[Dataset records Boundary: Start]
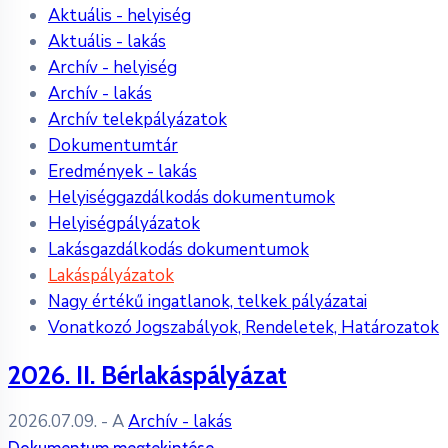
Aktuális - helyiség
Aktuális - lakás
Archív - helyiség
Archív - lakás
Archív telekpályázatok
Dokumentumtár
Eredmények - lakás
Helyiséggazdálkodás dokumentumok
Helyiségpályázatok
Lakásgazdálkodás dokumentumok
Lakáspályázatok
Nagy értékű ingatlanok, telkek pályázatai
Vonatkozó Jogszabályok, Rendeletek, Határozatok
2026. II. Bérlakáspályázat
2026.07.09.
- A
Archív - lakás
[Dataset records Boundary: End]
Exercise objective
Could you render the text of every entry above as a numbered list, dropping blank lines and leaving the pictures out?

Result for this task
1. Aktuális - helyiség
2. Aktuális - lakás
3. Archív - helyiség
4. Archív - lakás
5. Archív telekpályázatok
6. Dokumentumtár
7. Eredmények - lakás
8. Helyiséggazdálkodás dokumentumok
9. Helyiségpályázatok
10. Lakásgazdálkodás dokumentumok
11. Lakáspályázatok
12. Nagy értékű ingatlanok, telkek pályázatai
13. Vonatkozó Jogszabályok, Rendeletek, Határozatok
14. 2026. II. Bérlakáspályázat
15. 2026.07.09.
16. - A
17. Archív - lakás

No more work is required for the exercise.